Luke Wiley, Undergraduate student, University of Tennessee at Chattanooga; David Ross, PhD, University of Tennessee at Chattanooga; Piotr Broda, MS, University of Tennessee at Chattanooga
In the present study, we sought to understand in more detail why some individuals are reluctant to engage in adequate recovery, using a sample of attorneys, an occupational group that commonly experiences high stress. Using mixed-methods approach, we examined how both stressors and attitudes toward stress affect recovery efforts.
It is well-documented that workplace stress is commonplace in modern day work environments and pervasive in its effects on the work and non-work domains (e.g., American Psychological Association, 2019; Barnett et al., 2012; Nixon et al., 2011). Resources, such as social support and appropriate recovery, can help to offset the impacts of workplace stressors (Bakker & Demerouti, 2017). Many individuals, however, do not have sufficient resources or sufficient opportunities to acquire resources in order to adequately respond to stressors. Barriers to resource replenishment need to be better understood, particularly among high-stress occupations.
Attorneys were invited to complete the survey study through several local and regional organizations for legal professionals. The sample was comprised of 128 attorneys, practicing various forms of law (e.g., litigation, corporate, family). The average age of participants was 49.43 (SD = 14.54). Individuals had been practicing law for 21.79 years on average (SD = 15.50) and had been with their current employer an average of 13.03 years (SD = 11.98). The sample was predominantly white (92%) and fairly evenly split amongst men (53%) and women (47%). The online survey included information about basic demographics, open-ended questions about work and stress, and self-report scales assessing constructs related to stress, work experiences, health, and well-being. The self-reported measures that are relevant for the present study included common work stressors (Spector & Jex, 1998), stress-badge perceptions (Black & Britt, 2018), and recovery experiences (Sonnentag & Fritz, 2007). The open-ended questions asked more specifically about unique stressors experienced as an attorney, the effects of stress on their personal and work experiences, ways in which they manage their stress, and the importance of stress management.

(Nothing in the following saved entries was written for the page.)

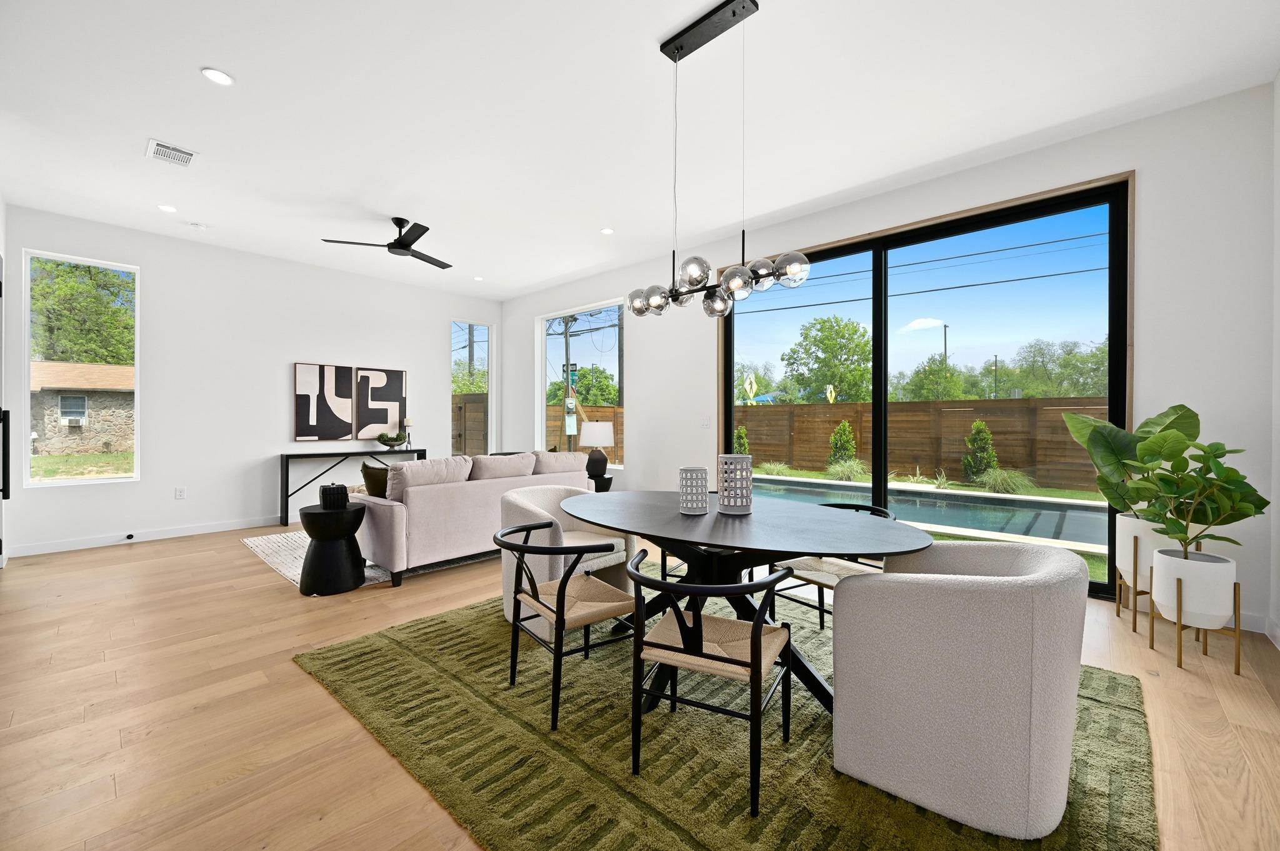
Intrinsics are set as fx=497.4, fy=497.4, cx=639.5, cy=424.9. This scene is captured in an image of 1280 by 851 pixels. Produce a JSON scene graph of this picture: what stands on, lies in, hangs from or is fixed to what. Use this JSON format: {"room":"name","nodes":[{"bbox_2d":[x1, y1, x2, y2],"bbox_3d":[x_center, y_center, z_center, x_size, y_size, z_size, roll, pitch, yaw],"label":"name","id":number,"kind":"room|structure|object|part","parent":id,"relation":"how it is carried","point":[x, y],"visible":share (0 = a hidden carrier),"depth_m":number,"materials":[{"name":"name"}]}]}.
{"room":"dining room","nodes":[
{"label":"dining room","id":0,"kind":"room"},
{"bbox_2d":[0,204,499,557],"bbox_3d":[-3.928,-0.396,6.064,0.167,3.072,5.255,0,0,42],"label":"back wall","id":1,"kind":"structure","parent":0,"point":[156,264],"depth_m":5.33,"materials":[{"name":"white paint"}]},
{"bbox_2d":[23,247,139,486],"bbox_3d":[-5.287,-0.483,4.737,0.113,2.127,0.755,0,0,42],"label":"window","id":2,"kind":"structure","parent":1,"relation":"in","point":[66,482],"depth_m":4.69,"materials":[{"name":"glass"}]},
{"bbox_2d":[5,515,284,557],"bbox_3d":[-4.102,1.097,5.921,0.015,0.105,4.698,0,0,42],"label":"baseboard","id":3,"kind":"structure","parent":1,"relation":"attached to","point":[219,529],"depth_m":4.95,"materials":[{"name":"white paint"}]},
{"bbox_2d":[123,532,134,540],"bbox_3d":[-5.009,1.094,4.879,0.089,0.058,0.055,0,0,42],"label":"door stop","id":4,"kind":"object","parent":3,"relation":"attached to","point":[129,537],"visible":0.97,"depth_m":4.87,"materials":[{"name":"black metal"}]},
{"bbox_2d":[174,486,186,499],"bbox_3d":[-4.804,0.713,5.198,0.013,0.121,0.077,0,0,42],"label":"wall socket","id":5,"kind":"object","parent":1,"relation":"attached to","point":[179,492],"visible":0.98,"depth_m":5.19,"materials":[{"name":"white plastic"}]},
{"bbox_2d":[293,361,356,440],"bbox_3d":[-3.868,-0.280,6.120,0.039,0.921,0.652,0,0,42],"label":"wall art","id":6,"kind":"object","parent":1,"relation":"attached to","point":[347,370],"visible":1,"depth_m":6.09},
{"bbox_2d":[354,366,406,439],"bbox_3d":[-3.416,-0.281,6.573,0.038,0.915,0.625,0,0,42],"label":"wall art","id":7,"kind":"object","parent":1,"relation":"attached to","point":[387,393],"visible":0.96,"depth_m":6.54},
{"bbox_2d":[449,321,494,455],"bbox_3d":[-2.614,-0.475,7.679,0.120,2.049,0.767,0,0,42],"label":"narrow window","id":8,"kind":"structure","parent":1,"relation":"in","point":[489,370],"depth_m":7.74,"materials":[{"name":"glass"}]},
{"bbox_2d":[0,0,1279,301],"bbox_3d":[-1.146,-1.960,3.037,8.508,0.123,6.415,0,0,42],"label":"ceiling","id":9,"kind":"structure","parent":0,"point":[224,58],"depth_m":2.98,"materials":[{"name":"white paint"}]},
{"bbox_2d":[157,203,176,212],"bbox_3d":[-4.182,-1.917,4.404,0.137,0.009,0.136,0,0,42],"label":"recessed light","id":10,"kind":"object","parent":9,"relation":"in","point":[164,207],"visible":0.98,"depth_m":4.40,"materials":[{"name":"white"}]},
{"bbox_2d":[145,138,197,166],"bbox_3d":[-3.264,-1.889,3.471,0.320,0.012,0.248,0,0,42],"label":"air vent","id":11,"kind":"object","parent":9,"relation":"in","point":[171,152],"visible":0.99,"depth_m":3.46,"materials":[{"name":"white metal"}]},
{"bbox_2d":[187,220,207,228],"bbox_3d":[-4.242,-1.911,4.770,0.127,0.037,0.133,0,0,42],"label":"smoke detector","id":12,"kind":"object","parent":9,"relation":"attached to","point":[201,227],"visible":0.99,"depth_m":4.74,"materials":[{"name":"white"}]},
{"bbox_2d":[201,67,234,85],"bbox_3d":[-2.298,-1.895,2.710,0.146,0.007,0.146,0,0,42],"label":"recessed light","id":13,"kind":"object","parent":9,"relation":"in","point":[216,75],"visible":0.99,"depth_m":2.70,"materials":[{"name":"white"}]},
{"bbox_2d":[321,216,452,268],"bbox_3d":[-2.124,-1.767,4.676,1.152,0.315,1.157,0,0,42],"label":"ceiling fan","id":14,"kind":"object","parent":9,"relation":"hanging from","point":[412,242],"visible":0.99,"depth_m":4.58,"materials":[{"name":"black metal"}]},
{"bbox_2d":[472,275,484,281],"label":"recessed light","id":15,"kind":"object","parent":9,"relation":"in","point":[479,279],"visible":0.99,"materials":[{"name":"white"}]},
{"bbox_2d":[600,226,614,235],"bbox_3d":[-0.325,-1.919,4.932,0.137,0.008,0.137,0,0,42],"label":"recessed light","id":16,"kind":"object","parent":9,"relation":"in","point":[607,232],"visible":0.99,"depth_m":4.92,"materials":[{"name":"white"}]},
{"bbox_2d":[625,0,809,319],"bbox_3d":[0.317,-1.233,2.393,0.989,1.386,0.261,0,0,42],"label":"pendant light","id":17,"kind":"object","parent":9,"relation":"hanging from","point":[732,276],"visible":1,"depth_m":2.34,"materials":[{"name":"metal"}]},
{"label":"globe","id":18,"kind":"part","parent":17,"relation":"part of","materials":[{"name":"glass"}]},
{"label":"globe","id":19,"kind":"part","parent":17,"relation":"part of","materials":[{"name":"glass"}]},
{"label":"globe","id":20,"kind":"part","parent":17,"relation":"part of","materials":[{"name":"glass"}]},
{"bbox_2d":[0,519,1279,850],"bbox_3d":[-1.213,1.218,2.960,8.608,0.111,6.681,0,0,42],"label":"floor","id":21,"kind":"structure","parent":0,"point":[301,685],"depth_m":2.06,"materials":[{"name":"brown wood"}]},
{"bbox_2d":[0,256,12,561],"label":"door","id":22,"kind":"structure","parent":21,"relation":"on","point":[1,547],"depth_m":3.95,"materials":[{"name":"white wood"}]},
{"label":"door handle","id":23,"kind":"part","parent":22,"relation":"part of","materials":[{"name":"black metal"}]},
{"bbox_2d":[279,448,427,523],"bbox_3d":[-3.494,0.740,6.209,0.362,0.819,1.597,0,0,42],"label":"console table","id":24,"kind":"object","parent":21,"relation":"on","point":[286,457],"visible":0.74,"depth_m":5.79,"materials":[{"name":"black metal"}]},
{"bbox_2d":[375,429,407,448],"bbox_3d":[-3.229,0.192,6.474,0.207,0.258,0.441,0,0,42],"label":"decorative bowl","id":25,"kind":"object","parent":24,"relation":"on","point":[384,442],"visible":1,"depth_m":6.41,"materials":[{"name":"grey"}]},
{"bbox_2d":[402,416,413,448],"bbox_3d":[-3.147,0.101,6.753,0.128,0.455,0.129,0,0,42],"label":"candle holder","id":26,"kind":"object","parent":24,"relation":"on","point":[407,423],"visible":0.97,"depth_m":6.72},
{"bbox_2d":[241,530,491,589],"bbox_3d":[-2.097,1.150,5.172,2.250,0.014,2.859,0,0,42],"label":"rug","id":27,"kind":"object","parent":21,"relation":"on","point":[294,574],"visible":0.23,"depth_m":4.30,"materials":[{"name":"carpet"}]},
{"bbox_2d":[297,499,368,595],"bbox_3d":[-2.196,0.874,3.594,0.436,0.564,0.433,0,0,42],"label":"side table","id":28,"kind":"object","parent":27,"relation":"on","point":[311,522],"visible":0.89,"depth_m":3.45,"materials":[{"name":"black wood"}]},
{"bbox_2d":[318,482,349,509],"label":"decorative box","id":29,"kind":"object","parent":28,"relation":"on","point":[327,502],"visible":0.99,"depth_m":3.56,"materials":[{"name":"black"}]},
{"bbox_2d":[359,451,595,588],"bbox_3d":[-1.427,0.706,4.599,1.009,0.876,2.102,0,0,42],"label":"sofa","id":30,"kind":"object","parent":27,"relation":"on","point":[394,507],"visible":0.69,"depth_m":3.84,"materials":[{"name":"fabric"}]},
{"bbox_2d":[360,462,389,498],"bbox_3d":[-1.970,0.496,3.988,0.231,0.384,0.484,0,0,42],"label":"throw pillow","id":31,"kind":"object","parent":30,"relation":"on","point":[377,490],"visible":0.48,"depth_m":3.84,"materials":[{"name":"fabric"}]},
{"bbox_2d":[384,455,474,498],"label":"sofa cushion","id":32,"kind":"object","parent":30,"relation":"on","point":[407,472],"visible":0.65,"depth_m":3.84,"materials":[{"name":"fabric"}]},
{"bbox_2d":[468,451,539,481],"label":"sofa cushion","id":33,"kind":"object","parent":30,"relation":"on","point":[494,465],"visible":0.71,"depth_m":4.44,"materials":[{"name":"fabric"}]},
{"bbox_2d":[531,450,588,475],"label":"sofa cushion","id":34,"kind":"object","parent":30,"relation":"on","point":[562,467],"visible":0.64,"depth_m":4.89,"materials":[{"name":"fabric"}]},
{"bbox_2d":[587,473,613,491],"bbox_3d":[-0.532,0.874,5.889,0.443,0.546,0.441,0,0,42],"label":"side table","id":35,"kind":"object","parent":21,"relation":"on","point":[607,480],"visible":0.35,"depth_m":5.75,"materials":[{"name":"black"}]},
{"bbox_2d":[578,421,615,479],"bbox_3d":[-0.506,0.294,5.849,0.400,0.657,0.401,0,0,42],"label":"table lamp","id":36,"kind":"object","parent":35,"relation":"on","point":[592,440],"visible":0.98,"depth_m":5.72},
{"bbox_2d":[293,575,1154,850],"bbox_3d":[0.312,1.168,2.445,3.206,0.015,2.691,0,0,42],"label":"area rug","id":37,"kind":"object","parent":21,"relation":"on","point":[627,837],"visible":0.71,"depth_m":1.77,"materials":[{"name":"carpet"}]},
{"bbox_2d":[495,523,636,730],"bbox_3d":[-0.322,0.818,2.197,0.557,0.685,0.567,0,0,-37],"label":"dining chair","id":38,"kind":"object","parent":37,"relation":"on","point":[534,527],"visible":0.98,"depth_m":2.07,"materials":[{"name":"wood"}]},
{"bbox_2d":[499,483,634,633],"bbox_3d":[-0.493,0.790,3.159,0.684,0.734,0.716,0,0,42],"label":"dining chair","id":39,"kind":"object","parent":37,"relation":"on","point":[549,497],"visible":0.54,"depth_m":3.03,"materials":[{"name":"fabric"}]},
{"bbox_2d":[625,550,796,813],"bbox_3d":[0.254,0.812,1.765,0.552,0.697,0.548,0,0,26],"label":"dining chair","id":40,"kind":"object","parent":37,"relation":"on","point":[752,664],"visible":0.99,"depth_m":1.63,"materials":[{"name":"black wood"}]},
{"bbox_2d":[560,489,931,718],"bbox_3d":[0.355,0.793,2.400,1.927,0.728,1.049,0,0,42],"label":"dining table","id":41,"kind":"object","parent":37,"relation":"on","point":[675,519],"visible":0.81,"depth_m":2.13,"materials":[{"name":"black wood"}]},
{"bbox_2d":[678,466,709,514],"bbox_3d":[0.258,0.310,2.380,0.144,0.208,0.144,0,0,42],"label":"candle holder","id":42,"kind":"object","parent":41,"relation":"on","point":[705,505],"visible":0.99,"depth_m":2.32,"materials":[{"name":"white ceramic"}]},
{"bbox_2d":[717,453,753,514],"bbox_3d":[0.457,0.281,2.392,0.163,0.265,0.163,0,0,42],"label":"candle holder","id":43,"kind":"object","parent":41,"relation":"on","point":[725,500],"visible":1,"depth_m":2.32,"materials":[{"name":"white ceramic"}]},
{"bbox_2d":[764,503,894,630],"bbox_3d":[1.058,0.800,2.712,0.557,0.702,0.571,0,0,-35],"label":"dining chair","id":44,"kind":"object","parent":37,"relation":"on","point":[835,567],"visible":0.4,"depth_m":2.66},
{"bbox_2d":[828,541,1087,840],"bbox_3d":[1.085,0.787,1.733,0.697,0.748,0.701,0,0,42],"label":"armchair","id":45,"kind":"object","parent":37,"relation":"on","point":[855,587],"visible":1,"depth_m":1.45,"materials":[{"name":"fabric"}]},
{"bbox_2d":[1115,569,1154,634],"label":"plant stand","id":46,"kind":"object","parent":21,"relation":"on","point":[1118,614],"visible":0.49,"depth_m":2.84,"materials":[{"name":"gold metal"}]},
{"bbox_2d":[1113,512,1168,591],"bbox_3d":[2.941,0.717,2.845,0.330,0.396,0.325,0,0,42],"label":"plant pot","id":47,"kind":"object","parent":46,"relation":"on","point":[1120,537],"visible":0.54,"depth_m":2.76,"materials":[{"name":"white ceramic"}]},
{"bbox_2d":[1063,404,1206,518],"bbox_3d":[2.827,0.221,2.846,0.572,0.668,0.624,0,0,-1],"label":"potted plant","id":48,"kind":"object","parent":47,"relation":"in","point":[1180,408],"visible":0.59,"depth_m":2.82,"materials":[{"name":"green plant"}]},
{"bbox_2d":[1146,565,1243,676],"bbox_3d":[2.763,0.928,2.474,0.295,0.476,0.296,0,0,42],"label":"plant stand","id":49,"kind":"object","parent":21,"relation":"on","point":[1238,614],"visible":0.58,"depth_m":2.40,"materials":[{"name":"gold metal"}]},
{"bbox_2d":[1150,545,1237,628],"bbox_3d":[2.758,0.806,2.487,0.293,0.324,0.290,0,0,42],"label":"plant pot","id":50,"kind":"object","parent":49,"relation":"in","point":[1228,582],"visible":0.85,"depth_m":2.38,"materials":[{"name":"white ceramic"}]},
{"bbox_2d":[1135,436,1265,562],"bbox_3d":[2.689,0.358,2.408,0.463,0.642,0.475,0,0,42],"label":"potted plant","id":51,"kind":"object","parent":50,"relation":"in","point":[1245,514],"visible":0.95,"depth_m":2.37,"materials":[{"name":"green plant"}]},
{"bbox_2d":[500,82,1275,637],"bbox_3d":[0.831,-0.374,5.229,7.647,3.065,0.180,0,0,42],"label":"right wall","id":52,"kind":"structure","parent":0,"point":[647,457],"depth_m":3.08,"materials":[{"name":"white paint"}]},
{"bbox_2d":[538,297,625,465],"bbox_3d":[-0.814,-0.532,6.781,1.683,2.077,0.116,0,0,42],"label":"window","id":53,"kind":"structure","parent":52,"relation":"in","point":[557,316],"depth_m":6.89,"materials":[{"name":"glass"}]},
{"bbox_2d":[700,416,710,428],"bbox_3d":[0.702,-0.032,5.349,0.116,0.121,0.014,0,0,42],"label":"light switch","id":54,"kind":"object","parent":52,"relation":"attached to","point":[705,423],"visible":0.98,"depth_m":5.35,"materials":[{"name":"white plastic"}]},
{"bbox_2d":[720,176,1129,596],"bbox_3d":[2.063,-0.224,4.363,3.128,2.756,0.144,0,0,42],"label":"sliding glass door","id":55,"kind":"structure","parent":52,"relation":"in","point":[880,427],"depth_m":4.00,"materials":[{"name":"glass"}]},
{"bbox_2d":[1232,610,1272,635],"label":"baseboard","id":56,"kind":"structure","parent":52,"relation":"attached to","point":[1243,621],"depth_m":2.83,"materials":[{"name":"white paint"}]},
{"bbox_2d":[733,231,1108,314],"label":"power lines","id":57,"kind":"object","parent":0,"point":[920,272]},
{"bbox_2d":[1268,73,1279,645],"bbox_3d":[1.548,-0.368,0.489,0.165,3.099,6.177,0,0,42],"label":"right wall","id":58,"kind":"structure","parent":0,"point":[1278,455],"depth_m":2.68,"materials":[{"name":"white paint"}]},
{"bbox_2d":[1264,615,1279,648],"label":"baseboard","id":59,"kind":"structure","parent":58,"relation":"attached to","point":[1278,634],"depth_m":2.68,"materials":[{"name":"white paint"}]},
{"label":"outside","id":60,"kind":"structure","parent":0,"visible":0},
{"bbox_2d":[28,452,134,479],"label":"lawn","id":61,"kind":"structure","parent":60,"point":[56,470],"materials":[{"name":"green plant"}]},
{"bbox_2d":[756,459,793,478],"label":"ornamental grass","id":62,"kind":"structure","parent":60,"point":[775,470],"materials":[{"name":"green plant"}]},
{"bbox_2d":[742,475,1106,546],"bbox_3d":[3.498,1.278,7.435,5.869,0.448,3.011,0,0,42],"label":"swimming pool","id":63,"kind":"structure","parent":60,"relation":"in","point":[1073,517],"depth_m":6.77,"materials":[{"name":"liquid"}]},
{"label":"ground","id":64,"kind":"structure","parent":60,"visible":0},
{"bbox_2d":[30,257,133,365],"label":"tree","id":65,"kind":"object","parent":64,"relation":"on","point":[109,276],"visible":0.49,"materials":[{"name":"green plant"}]},
{"bbox_2d":[30,360,136,453],"label":"neighboring house","id":66,"kind":"structure","parent":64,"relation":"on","point":[74,368],"materials":[{"name":"beige stone"}]},
{"bbox_2d":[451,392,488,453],"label":"wooden fence","id":67,"kind":"object","parent":64,"relation":"on","point":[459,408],"visible":0.26,"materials":[{"name":"brown wood"}]},
{"bbox_2d":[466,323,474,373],"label":"utility pole","id":68,"kind":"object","parent":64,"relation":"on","point":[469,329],"visible":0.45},
{"bbox_2d":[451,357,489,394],"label":"tree","id":69,"kind":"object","parent":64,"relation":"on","point":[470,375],"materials":[{"name":"green plant"}]},
{"bbox_2d":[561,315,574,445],"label":"utility pole","id":70,"kind":"object","parent":64,"relation":"on","point":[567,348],"visible":0.7,"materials":[{"name":"brown wood"}]},
{"bbox_2d":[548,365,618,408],"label":"tree","id":71,"kind":"object","parent":64,"relation":"on","point":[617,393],"visible":0.55,"materials":[{"name":"green plant"}]},
{"bbox_2d":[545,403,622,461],"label":"wooden fence","id":72,"kind":"object","parent":64,"relation":"on","point":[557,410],"visible":0.25,"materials":[{"name":"brown wood"}]},
{"bbox_2d":[733,425,750,455],"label":"shrub","id":73,"kind":"object","parent":64,"relation":"on","point":[742,432],"visible":0.49,"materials":[{"name":"green plant"}]},
{"bbox_2d":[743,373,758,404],"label":"road sign","id":74,"kind":"object","parent":64,"relation":"on","point":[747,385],"visible":0.84,"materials":[{"name":"yellow metal"}]},
{"bbox_2d":[781,315,873,403],"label":"tree","id":75,"kind":"object","parent":64,"relation":"on","point":[805,339],"visible":0.96,"materials":[{"name":"green plant"}]},
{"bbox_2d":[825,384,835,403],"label":"road sign","id":76,"kind":"object","parent":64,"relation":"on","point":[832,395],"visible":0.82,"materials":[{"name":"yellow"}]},
{"bbox_2d":[827,420,856,468],"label":"shrub","id":77,"kind":"object","parent":64,"relation":"on","point":[837,432],"visible":0.92,"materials":[{"name":"green plant"}]},
{"bbox_2d":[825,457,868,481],"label":"ornamental grass","id":78,"kind":"structure","parent":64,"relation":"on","point":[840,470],"depth_m":10.84,"materials":[{"name":"green plant"}]},
{"bbox_2d":[736,395,1110,491],"bbox_3d":[7.512,0.352,11.589,13.626,1.880,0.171,0,0,42],"label":"wooden fence","id":79,"kind":"object","parent":64,"relation":"on","point":[832,405],"visible":0.57,"depth_m":11.85,"materials":[{"name":"brown wood"}]},
{"bbox_2d":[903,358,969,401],"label":"tree","id":80,"kind":"object","parent":64,"relation":"on","point":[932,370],"visible":0.77,"materials":[{"name":"green plant"}]},
{"bbox_2d":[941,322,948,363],"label":"utility pole","id":81,"kind":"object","parent":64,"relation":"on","point":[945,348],"visible":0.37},
{"bbox_2d":[961,418,998,484],"bbox_3d":[7.243,0.569,10.606,0.715,1.469,0.708,0,0,42],"label":"shrub","id":82,"kind":"object","parent":64,"relation":"on","point":[983,430],"visible":0.94,"depth_m":10.47,"materials":[{"name":"green plant"}]},
{"bbox_2d":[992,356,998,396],"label":"utility pole","id":83,"kind":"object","parent":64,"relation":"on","point":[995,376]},
{"bbox_2d":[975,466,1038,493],"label":"ornamental grass","id":84,"kind":"structure","parent":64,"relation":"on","point":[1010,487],"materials":[{"name":"green plant"}]},
{"bbox_2d":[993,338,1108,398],"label":"tree","id":85,"kind":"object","parent":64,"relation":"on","point":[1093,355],"visible":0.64,"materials":[{"name":"green plant"}]}
]}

We examined how four dimensions of stress badge perceptions (viewing stress as achievement, relaxation remorse, stress-related social comparisons, and stress-related impression management) and general stressors (quantitative work overload, work-family conflict, and interpersonal conflict) related to recovery experiences (detachment, relaxation, control, and mastery). Of the stressors assessed, quantitative workload correlated with less detachment (r = -.39) and less relaxation (r = -.24). Work-family conflict correlated negatively with all four recovery experiences (r range = -.23 to -.35). Viewing stress as achievement generally did not correlate with recovery experiences, suggesting that viewing stress as a part of being successful was not necessarily interfering with recovery efforts. Stress-related social comparisons demonstrated moderate correlations (r range = -.26 to .37) with three of the four recovery experiences. Relaxation remorse correlated more strongly with recovery experiences (r range = .29 to .56), where the strongest relationship was with psychological detachment. In sum, the experience of stressors correlate with recovery experiences, as would be expected. Regarding attitudes toward stress and recovery, stress-related comparisons and relaxation remorse were also associated with fewer recovery experiences, with some correlations being stronger than correlations with the actual stressors. Thematic coding of open-ended questions is ongoing. Initial themes indicate that many attorneys experience workplace stress, particularly related to an extremely high workload, unreasonable expectations, and challenges balancing work and non-work life. Many attorneys can observe the effects of stressors on their health and well-being but find it difficult to find time for stress management activities. Complete coding and presentation of the key themes represented in the responses will be available prior to the November conference.
These results indicate that the sheer amount of stress experienced by attorneys and attitudes around stress may prohibit successful recovery and lead to general expectations that being “stressed” is just part of the job. Any stress management efforts targeting this population may have to focus on unique strategies, such as using micro-breaks to provide recovery through short break activities during the day. Short breaks may be helpful for this population because they have extremely full schedules that may not allow for longer duration breaks. Even more, interventions aimed at changes to the organizational and occupational cultures may be necessary to allow for more lasting changes. Targeting attitudes and norms around stress and the importance of recovery first may allow individual stress-management techniques to be utilized to a greater degree.
As with many other occupational groups, stressors can impact the well-being of attorneys. Perhaps more prevalent among this specific occupation is the expectation that being stressed and neglecting recovery are to some degree normative. Future research and practice efforts must consider how to implement successful stress-management interventions in such contexts in order to promote healthy views of stress among high-achieving and high-stress occupations.